-------- EXTRACT PROVIDED
1 Introduction

For speech-based dialog systems without visual representation, the system’s voice is the only feature a user can relate to. Therefore, it has to be perceived as trustworthy and empathic. This especially applies to Companion-systems, which are “cognitive technical systems with their functionality completely individually adapted to each user […which] interact with [him/her] as competent and cooperative service partners” [1]. Companion-systems should be able to support every user in different situations and in all kinds of emotional states – positive as well as negative [1].

In general, anthropomorphic and/or naturally sounding voices are used in most areas of Human-Computer Interaction (HCI), like navigation systems, smart home environments or voice user interfaces (VUIs) in smartphones [2]. There is indeed evidence for the human tendency to use schemes from human-human interaction for the communication with computer systems or virtual agents, regardless of the level of anthropomorphism of their voice [3]. However, empirical findings, which support the hypothesis that human-like, anthropomorphic voices most likely support human-computer cooperation as well as users’ perceived trust, are rare in comparison to artificial voices [4]. In order to provide a deeper comprehension of users’ individual experiences with different kinds of voices, an established experimental design [5] was adapted with the focus on users’ subjective perceptions of two diverse voices in a task-related dialog with a simulated Companion-system.

2 Background

During the past decades, the recognition of the importance of users’ emotions increased significantly in the field of HCI, which lead to the emergence of the research area of Affective Computing [6]. Up to now, it hardly seems imaginable to do research without the consideration of users’ affective states, especially as far as User-Companion Interaction (UCI) is concerned [7]. Actual user affect influences most factors of users’ perception of and experience with systems, e.g. performance, cognition, concentration, or memory [8]. Therefore, systems must be able to avoid negative affective states for creating and perpetuating cooperation as well as trust. For this current research, this shall be realized by the voice solely.
----------------
-------- MATERIAL PROVIDED
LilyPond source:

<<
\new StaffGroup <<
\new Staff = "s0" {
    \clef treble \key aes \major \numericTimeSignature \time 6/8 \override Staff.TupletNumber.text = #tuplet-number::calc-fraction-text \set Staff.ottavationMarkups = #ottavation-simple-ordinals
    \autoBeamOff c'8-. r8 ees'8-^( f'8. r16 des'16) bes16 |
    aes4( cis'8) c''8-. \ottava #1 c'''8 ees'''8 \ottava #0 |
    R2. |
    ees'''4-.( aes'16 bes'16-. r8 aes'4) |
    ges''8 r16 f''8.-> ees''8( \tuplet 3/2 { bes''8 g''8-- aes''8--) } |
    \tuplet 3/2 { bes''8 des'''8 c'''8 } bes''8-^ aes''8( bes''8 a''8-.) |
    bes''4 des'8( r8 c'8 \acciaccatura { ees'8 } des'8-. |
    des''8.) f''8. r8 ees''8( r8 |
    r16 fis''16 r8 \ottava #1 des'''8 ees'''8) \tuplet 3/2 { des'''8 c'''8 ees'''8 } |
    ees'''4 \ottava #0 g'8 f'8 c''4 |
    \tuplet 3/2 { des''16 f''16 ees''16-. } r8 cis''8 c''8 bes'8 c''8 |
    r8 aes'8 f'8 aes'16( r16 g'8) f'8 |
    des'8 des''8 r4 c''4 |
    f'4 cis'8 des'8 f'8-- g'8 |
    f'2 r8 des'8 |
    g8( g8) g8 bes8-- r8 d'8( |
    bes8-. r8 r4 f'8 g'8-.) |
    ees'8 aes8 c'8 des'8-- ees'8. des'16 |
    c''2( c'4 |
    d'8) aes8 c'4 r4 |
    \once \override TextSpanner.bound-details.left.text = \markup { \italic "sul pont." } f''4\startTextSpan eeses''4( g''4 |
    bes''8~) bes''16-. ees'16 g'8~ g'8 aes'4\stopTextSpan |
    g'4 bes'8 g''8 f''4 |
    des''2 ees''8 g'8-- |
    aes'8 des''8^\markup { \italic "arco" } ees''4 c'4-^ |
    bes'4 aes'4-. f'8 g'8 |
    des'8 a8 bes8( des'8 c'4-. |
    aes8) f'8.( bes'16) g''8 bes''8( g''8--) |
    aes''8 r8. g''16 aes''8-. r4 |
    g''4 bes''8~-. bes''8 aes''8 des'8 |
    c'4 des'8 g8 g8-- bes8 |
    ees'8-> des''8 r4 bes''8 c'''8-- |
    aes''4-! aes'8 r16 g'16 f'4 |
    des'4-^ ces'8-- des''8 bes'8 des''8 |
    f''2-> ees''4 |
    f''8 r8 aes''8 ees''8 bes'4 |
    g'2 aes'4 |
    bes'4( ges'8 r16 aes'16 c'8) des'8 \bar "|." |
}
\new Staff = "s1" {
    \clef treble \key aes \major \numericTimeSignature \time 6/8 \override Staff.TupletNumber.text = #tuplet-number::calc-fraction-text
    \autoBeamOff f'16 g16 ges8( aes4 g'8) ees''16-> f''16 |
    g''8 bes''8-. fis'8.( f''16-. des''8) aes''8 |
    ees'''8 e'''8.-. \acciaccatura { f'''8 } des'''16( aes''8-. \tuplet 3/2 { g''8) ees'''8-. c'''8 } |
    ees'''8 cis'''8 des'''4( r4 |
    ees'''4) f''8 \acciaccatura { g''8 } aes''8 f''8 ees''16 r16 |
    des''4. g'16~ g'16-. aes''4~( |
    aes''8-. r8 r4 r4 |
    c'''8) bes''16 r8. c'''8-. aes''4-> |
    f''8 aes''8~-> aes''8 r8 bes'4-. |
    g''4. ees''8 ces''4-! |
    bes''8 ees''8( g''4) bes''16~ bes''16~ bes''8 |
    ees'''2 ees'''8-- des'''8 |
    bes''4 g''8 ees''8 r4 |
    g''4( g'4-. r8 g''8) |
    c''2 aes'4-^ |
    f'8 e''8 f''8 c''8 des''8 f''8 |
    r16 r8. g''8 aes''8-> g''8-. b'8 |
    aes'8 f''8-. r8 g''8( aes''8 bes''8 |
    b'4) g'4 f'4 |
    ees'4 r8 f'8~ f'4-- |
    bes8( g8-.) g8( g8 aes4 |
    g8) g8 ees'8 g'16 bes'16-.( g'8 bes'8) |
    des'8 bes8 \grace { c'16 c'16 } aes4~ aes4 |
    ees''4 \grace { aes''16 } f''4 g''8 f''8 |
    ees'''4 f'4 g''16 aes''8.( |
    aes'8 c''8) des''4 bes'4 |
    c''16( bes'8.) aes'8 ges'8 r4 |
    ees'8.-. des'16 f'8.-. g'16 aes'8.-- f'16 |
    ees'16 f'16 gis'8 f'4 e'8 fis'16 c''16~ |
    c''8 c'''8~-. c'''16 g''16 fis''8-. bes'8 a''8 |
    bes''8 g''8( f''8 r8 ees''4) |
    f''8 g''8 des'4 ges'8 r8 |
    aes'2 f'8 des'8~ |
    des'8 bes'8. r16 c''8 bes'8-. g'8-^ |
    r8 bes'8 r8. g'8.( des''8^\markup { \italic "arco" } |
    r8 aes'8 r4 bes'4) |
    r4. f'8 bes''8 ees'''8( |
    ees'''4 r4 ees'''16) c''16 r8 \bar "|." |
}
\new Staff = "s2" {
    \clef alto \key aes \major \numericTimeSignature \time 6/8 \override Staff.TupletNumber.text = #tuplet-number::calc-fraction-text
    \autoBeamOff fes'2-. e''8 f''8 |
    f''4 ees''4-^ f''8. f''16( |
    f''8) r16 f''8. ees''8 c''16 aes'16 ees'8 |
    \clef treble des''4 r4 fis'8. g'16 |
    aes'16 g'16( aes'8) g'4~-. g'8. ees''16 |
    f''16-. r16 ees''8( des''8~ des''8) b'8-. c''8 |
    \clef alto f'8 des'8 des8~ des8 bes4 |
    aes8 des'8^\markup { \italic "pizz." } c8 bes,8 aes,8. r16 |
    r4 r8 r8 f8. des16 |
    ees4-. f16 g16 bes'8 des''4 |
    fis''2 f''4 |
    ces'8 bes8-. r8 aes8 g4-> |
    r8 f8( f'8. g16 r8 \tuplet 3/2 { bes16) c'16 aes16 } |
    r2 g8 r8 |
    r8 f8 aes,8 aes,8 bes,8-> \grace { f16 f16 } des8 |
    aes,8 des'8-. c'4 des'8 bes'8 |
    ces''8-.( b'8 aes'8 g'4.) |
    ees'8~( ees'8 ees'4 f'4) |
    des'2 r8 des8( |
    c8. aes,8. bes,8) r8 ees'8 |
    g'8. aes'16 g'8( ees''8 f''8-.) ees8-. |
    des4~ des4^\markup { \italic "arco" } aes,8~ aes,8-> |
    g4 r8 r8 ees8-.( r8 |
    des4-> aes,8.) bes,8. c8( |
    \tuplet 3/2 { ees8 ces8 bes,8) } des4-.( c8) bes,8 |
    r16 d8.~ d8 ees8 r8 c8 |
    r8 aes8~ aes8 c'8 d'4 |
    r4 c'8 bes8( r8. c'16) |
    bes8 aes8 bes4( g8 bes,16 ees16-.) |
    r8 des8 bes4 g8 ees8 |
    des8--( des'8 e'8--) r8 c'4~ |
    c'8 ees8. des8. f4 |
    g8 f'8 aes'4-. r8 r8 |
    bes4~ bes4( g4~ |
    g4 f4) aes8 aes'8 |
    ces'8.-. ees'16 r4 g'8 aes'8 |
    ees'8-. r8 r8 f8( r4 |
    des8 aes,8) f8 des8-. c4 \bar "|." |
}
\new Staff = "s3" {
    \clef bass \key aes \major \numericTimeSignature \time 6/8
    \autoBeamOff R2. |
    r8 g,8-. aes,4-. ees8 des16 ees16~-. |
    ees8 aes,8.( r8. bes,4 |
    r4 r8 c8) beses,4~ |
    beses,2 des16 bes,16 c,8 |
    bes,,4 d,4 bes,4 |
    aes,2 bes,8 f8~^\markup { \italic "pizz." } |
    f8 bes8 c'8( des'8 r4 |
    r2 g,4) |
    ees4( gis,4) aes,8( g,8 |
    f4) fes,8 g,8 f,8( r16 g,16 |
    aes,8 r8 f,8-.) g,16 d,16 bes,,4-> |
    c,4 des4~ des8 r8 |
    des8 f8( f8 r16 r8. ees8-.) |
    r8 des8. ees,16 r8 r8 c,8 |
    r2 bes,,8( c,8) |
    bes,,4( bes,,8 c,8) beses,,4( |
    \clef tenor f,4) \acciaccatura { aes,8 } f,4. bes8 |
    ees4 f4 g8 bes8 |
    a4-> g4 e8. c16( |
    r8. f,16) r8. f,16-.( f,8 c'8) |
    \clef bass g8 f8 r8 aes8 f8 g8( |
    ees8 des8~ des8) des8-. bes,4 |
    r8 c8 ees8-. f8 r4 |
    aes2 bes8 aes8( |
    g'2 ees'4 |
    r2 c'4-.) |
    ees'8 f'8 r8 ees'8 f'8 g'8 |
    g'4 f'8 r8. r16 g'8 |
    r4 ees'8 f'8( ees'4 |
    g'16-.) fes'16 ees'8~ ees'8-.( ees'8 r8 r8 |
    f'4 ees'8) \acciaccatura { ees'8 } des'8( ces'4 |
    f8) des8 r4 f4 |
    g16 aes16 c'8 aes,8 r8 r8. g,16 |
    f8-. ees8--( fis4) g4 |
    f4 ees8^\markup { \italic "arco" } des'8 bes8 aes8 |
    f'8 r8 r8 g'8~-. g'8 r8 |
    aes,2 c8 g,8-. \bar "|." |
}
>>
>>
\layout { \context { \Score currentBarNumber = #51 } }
----------------
▶ _EXERCISE TASK 1_
Answer these questions from the passage on system voices:
(a) In speech-based dialog systems without visual representation, what is the only feature a user can relate to?
(b) Which research area emerged from the growing recognition of users' emotions in HCI?
(c) Which areas of HCI are named as examples that use anthropomorphic and/or naturally sounding voices?
▶ _EXERCISE TASK 2_
Decide whether each statement agrees with the passage on system voices, and support each decision with a quotation:
(a) Empirical findings that support anthropomorphic voices are plentiful compared with findings on artificial voices.
(b) Companion-systems should support users in negative as well as positive emotional states.
(c) In the current research, negative affective states are to be avoided through the voice alone.
▶ _EXERCISE TASK 3_
Reproduce the part of the passage on system voices that opens with the words containing "During the past" and closes with "the voice solely.", and change "Affective Computing" to "Emotional Computing".

▶ _WRITTEN RESPONSE 1_
(a) The system's voice.
(b) Affective Computing.
(c) Navigation systems, smart home environments, and voice user interfaces (VUIs) in smartphones.

▶ _WRITTEN RESPONSE 2_
(a) No: "are rare in comparison to artificial voices"
(b) Yes: "in all kinds of emotional states – positive as well as negative"
(c) Yes: "this shall be realized by the voice solely"

▶ _WRITTEN RESPONSE 3_
During the past decades, the recognition of the importance of users’ emotions increased significantly in the field of HCI, which lead to the emergence of the research area of Emotional Computing [6]. Up to now, it hardly seems imaginable to do research without the consideration of users’ affective states, especially as far as User-Companion Interaction (UCI) is concerned [7]. Actual user affect influences most factors of users’ perception of and experience with systems, e.g. performance, cognition, concentration, or memory [8]. Therefore, systems must be able to avoid negative affective states for creating and perpetuating cooperation as well as trust. For this current research, this shall be realized by the voice solely.